When I was a kid, my mother frequently gave me books as gifts. My favorite child’s book, and it remains so to this day, is Go, Dog, Go! by P.D. Eastman. Later it was the Hardy Boys books, and 20,000 Leagues Under the Sea. Then books about baseball players and adventurers like Lewis and Clark. When I was old enough, I began giving my mother books, too. She was a voracious reader and her favorite author had always been Dickens.
One summer, she came to Chicago from her home in Pennsylvania to watch and care for my youngest son for a week or so while my wife and I traveled. As a gift, we gave her the definitive Dickens biography and signed it on the inside. I frequently did this when giving books as gifts, writing a note inside to signify its significance for the moment and for time.
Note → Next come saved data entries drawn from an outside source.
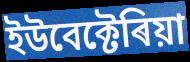
ইউবেক্টেৰিয়া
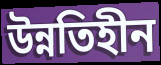
উন্নতিহীন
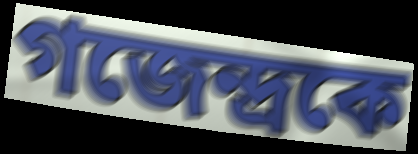
গজেন্দ্রকে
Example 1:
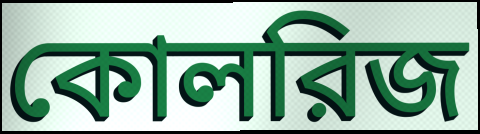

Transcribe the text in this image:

কোলরিজ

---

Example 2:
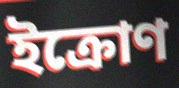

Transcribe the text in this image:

ইক্রোণ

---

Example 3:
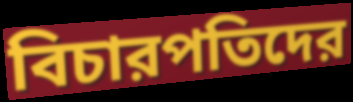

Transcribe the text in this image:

বিচারপতিদের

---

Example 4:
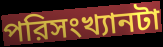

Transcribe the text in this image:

পরিসংখ্যানটা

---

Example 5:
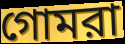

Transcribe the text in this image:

গোমরা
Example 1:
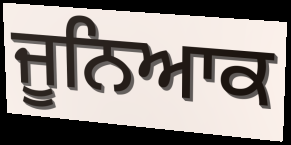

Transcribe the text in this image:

ਜੂਨਿਆਕ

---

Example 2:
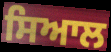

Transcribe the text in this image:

ਸਿਆਲ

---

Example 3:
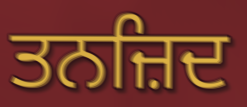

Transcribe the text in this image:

ਤਨਜ਼ਿਦ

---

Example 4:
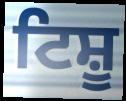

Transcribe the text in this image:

ਟਿਸ਼ੂ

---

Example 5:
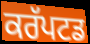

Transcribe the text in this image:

ਕਰੱਪਟਡ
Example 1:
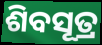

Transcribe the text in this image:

ଶିବସୂତ୍ର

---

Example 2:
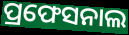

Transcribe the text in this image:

ପ୍ରଫେସନାଲ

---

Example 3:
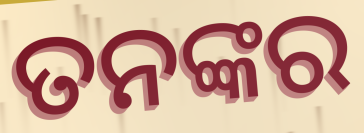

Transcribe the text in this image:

ତନଙ୍କର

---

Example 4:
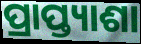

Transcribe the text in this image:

ପ୍ରାପ୍ତ୍ୟାଶା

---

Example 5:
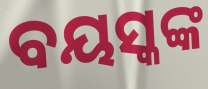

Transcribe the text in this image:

ବୟସ୍କଙ୍କ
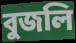
বুজলি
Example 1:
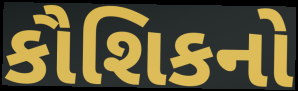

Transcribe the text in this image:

કૌશિકનો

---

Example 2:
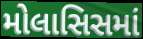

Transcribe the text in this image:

મોલાસિસમાં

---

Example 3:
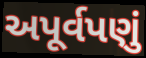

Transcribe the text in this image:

અપૂર્વપણું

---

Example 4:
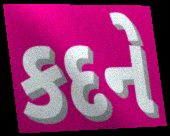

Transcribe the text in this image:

કદને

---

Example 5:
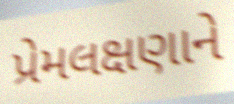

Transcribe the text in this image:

પ્રેમલક્ષણાને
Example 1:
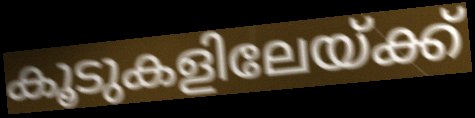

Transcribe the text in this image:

കൂടുകളിലേയ്ക്ക്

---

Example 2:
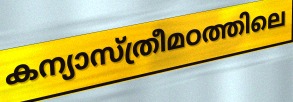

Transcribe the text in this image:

കന്യാസ്ത്രീമഠത്തിലെ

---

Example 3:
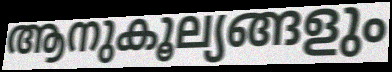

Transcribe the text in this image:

ആനുകൂല്യങ്ങളും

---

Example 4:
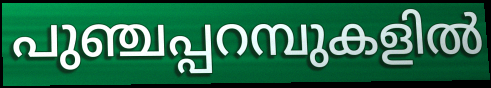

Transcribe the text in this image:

പുഞ്ചപ്പറമ്പുകളിൽ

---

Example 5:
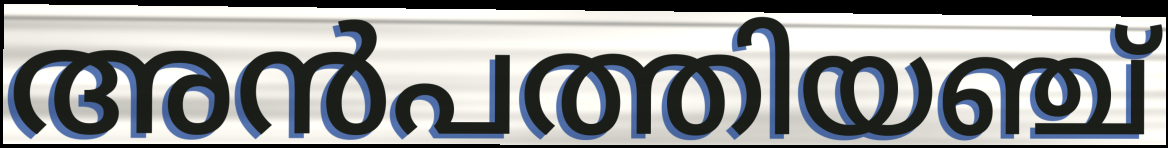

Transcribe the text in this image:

അൻപത്തിയഞ്ച്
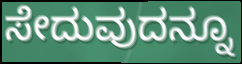
ಸೇದುವುದನ್ನೂ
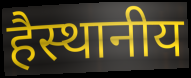
हैस्थानीय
An article in The Guardian suggests the “rules” for giving books to friends and family, as the giving season is upon us. The one big rule it notes is to be careful what you give to whom. Sometimes the book we give can say a lot about what we think of the person we are giving it to. That could be dangerous ground to tread. Another rule is not to inscribe it. The reason, the article suggests, is that the only person who should inscribe a book should be the author. I can understand this to some extent. Still, what would I have now if I had not put those words in the Dickens book for my mother?
I would have nothing more than an old book.
It’s likely I would not have remembered who had given it to whom. (Although, knowing my mother’s taste, I likely would have determined quite quickly that the Dickens autobiography would have been somehow connected to her.) With that note written inside, however, the book has taken on a deeper meaning. It’s an artifact of a time, a purpose, love, and family. The gift, in so many ways, is still giving because of that inscription.
This season, as many of you consider giving books as gifts, do so with love. And do so with a few written words. Yes, inscribe it, right there on one of the first blank pages. Go for it. Keep it brief and clear. Tell them why you are giving it, when, what it means to you to gift it, and what you hope it will mean to the one receiving it. This, I hope, will ensure that the book you give lives on and on. It will become much more than a simple holiday gift, carrying with it the visceral tissue of understanding, love, and legacy.
Gift a book and a little of your heart.
David W. Berner is the author of several books of award-winning fiction and personal narrative. His memoir, Daylight Saving Time: The Power of Growing Older is due out from Collective Ink Books in June 2024.
I just received a book from a colleague and it made my entire day. Nothing better. While it wasn't inscribed, I love that idea because even if it's not a gift, it shows the book's journey. Getting those old library books with notes and underlines . . . it add so much to the book.